Offerta di Swisscom per l'italiana Fastweb
Questa volta Berna dice sì
Mario Tettamanti
I «Santi in Paradiso» di Carsten Schloter sono più potenti di quelli di Jens Alder? Così sembrerebbe, dopo la notizia di ieri della volontà di Swisscom di acquistare l’italiana Fastweb e, soprattutto, dopo l’incondizionata «benedizione» da parte del Consiglio federale che ha fatto sapere a chiare lettere che «l’iniziativa di Swisscom è importante sul piano strategico, offre nuove possibilità di sviluppo ed è conforme agli obiettivi strategici dell’azienda». Ricordiamo a questo proposito che alla fine dello scorso anno il coraggioso tentativo di Swisscom di acquistare la società telefonica irlandese Eircom era terminato in malomodo con le dimissioni forzate del CEO Jens Alder e addirittura con l’azzardato tentativo del Consiglio federale di privatizzare l’ex monopolio svizzero della telefonia. A nemmeno quattro mesi di distanza, Swisscom, questa volta addirittura con la benedizione di Berna, ha deciso di mettere sul tavolo 6 miliardi di franchi per la Fastweb. Per Swisscom, la decisione presa ieri non rappresenta niente di nuovo, anzi, è la riprova che i nuovi dirigenti dell’azienda telefonica sono (come lo erano già i vecchi) fortemente intenzionati a proseguire nella strategia dell’espansione all’estero nel tentativo di diversificare e di cercare gli utili che presto mancheranno sul mercato interno. La scelta dell’Italia e di Fastweb è dunque puramente strategica (i dirigenti di Swisscom hanno intravisto buone potenzialità a livello di Paese, di settore di mercato e di azienda) e probabilmente opportunistica: Fastweb rappresenta una preda potenzialmente valida in un mercato europeo ormai saturo di occasioni interessanti. Fin dal suo ingresso sul mercato all’indomani della liberalizzazione telefonia Fastweb (prima e.Biscom) ha sviluppato una nuova generazione di reti di trasmissione estese alle principali città ed aree metropolitane italiane. Sono in parecchi a sostenere che Fastweb (focalizzata nello sviluppo e nella fornitura di telecomunicazione a banda larga in Italia), potrà presto capitalizzare gli investimenti intrapresi nella cosiddetta Triple Play che realizza la convergenza tra telefono, internet e televisione.

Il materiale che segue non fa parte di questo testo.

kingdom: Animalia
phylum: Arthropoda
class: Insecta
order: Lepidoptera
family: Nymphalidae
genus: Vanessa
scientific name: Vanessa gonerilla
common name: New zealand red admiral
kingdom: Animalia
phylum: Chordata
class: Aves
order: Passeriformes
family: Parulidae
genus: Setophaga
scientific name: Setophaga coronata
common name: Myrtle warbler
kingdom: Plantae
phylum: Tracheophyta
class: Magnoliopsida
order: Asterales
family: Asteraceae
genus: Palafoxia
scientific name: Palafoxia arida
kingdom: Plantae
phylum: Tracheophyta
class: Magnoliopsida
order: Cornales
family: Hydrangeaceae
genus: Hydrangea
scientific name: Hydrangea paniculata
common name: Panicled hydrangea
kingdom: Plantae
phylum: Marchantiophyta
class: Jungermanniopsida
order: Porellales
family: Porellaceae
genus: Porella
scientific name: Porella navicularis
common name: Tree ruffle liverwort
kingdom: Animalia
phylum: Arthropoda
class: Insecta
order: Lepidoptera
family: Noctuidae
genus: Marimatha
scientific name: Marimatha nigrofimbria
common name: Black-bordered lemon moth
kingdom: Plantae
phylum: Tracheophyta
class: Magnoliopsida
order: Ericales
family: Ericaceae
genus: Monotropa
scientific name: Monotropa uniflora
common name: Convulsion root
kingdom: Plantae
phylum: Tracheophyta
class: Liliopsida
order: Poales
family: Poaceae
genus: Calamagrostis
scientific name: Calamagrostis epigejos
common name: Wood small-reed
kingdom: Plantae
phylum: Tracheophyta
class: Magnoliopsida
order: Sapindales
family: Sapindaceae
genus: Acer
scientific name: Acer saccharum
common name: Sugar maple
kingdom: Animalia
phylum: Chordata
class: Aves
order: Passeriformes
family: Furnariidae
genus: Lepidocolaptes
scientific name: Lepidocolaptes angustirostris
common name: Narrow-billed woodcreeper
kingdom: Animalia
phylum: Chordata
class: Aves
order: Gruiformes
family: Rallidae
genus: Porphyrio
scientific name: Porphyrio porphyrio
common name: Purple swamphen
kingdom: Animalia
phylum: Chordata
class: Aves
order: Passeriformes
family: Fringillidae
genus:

Più interessante da analizzare è invece l’atteggiamento del Consiglio federale che, in questa occasione, si è detto persino convinto della bontà strategica dell’operazione italiana. Come mai il Consiglio federale è diventato improvvisamente così accondiscendente con lo shopping estero di Swisscom? La risposta a questa domanda presenta alcune varianti: potrebbe essere che il Consiglio federale abbia ritenuto strategicamente più valido il progetto italiano che non quello irlandese. Può darsi, ma sarebbe alquanto strano perché l’Esecutivo non può inventarsi (salvo il fatto di avere nel cassetto consulenti di provata capacità), profondo conoscitore del mercato telefonico europeo e dunque in grado in grado in poco tempo di bocciare un progetto e di avallarne un altro in modo così categorico. Un’altra lettura della benedizione del Consiglio federale alla «missione italiana», potrebbe trovarsi nelle cifre che Swisscom pubblicherà oggi sull’andamento degli affari nel corso del 2006. Può darsi che questa volta le cifre siano particolarmente significative tanto da convincere finalmente l’Esecutivo della necessità di tentare la strada estera. Una terza lettura è quella che ieri hanno abbracciato all’unisono i Sindacati secondo i quali Berna ha semplicemente deciso di «lasciare volare da solo» l’ex monopolio della telefonia svizzera, dimostrando chiaramente che «la crescita strategica di Swisscom è possibile anche con una maggioranza detenuta dalla Confederazione».
C’è però anche una quarta lettura alla vicenda. Una lettura forse più azzardata, ma di cui bisogna tenere conto visto il repentino cambio di opinione dell’Esecutivo: il Consiglio federale dopo aver abbassato in tempi brevi la sua partecipazione in Swisscom dal 64 al 54% ha deciso che la strategia estera (sbagliata o giusta che sia) potrebbe aiutare il processo di privatizzazione che fa fatica a passare dalla porta del Parlamento ma che potrebbe invece riuscire attraverso la finestra del mercato.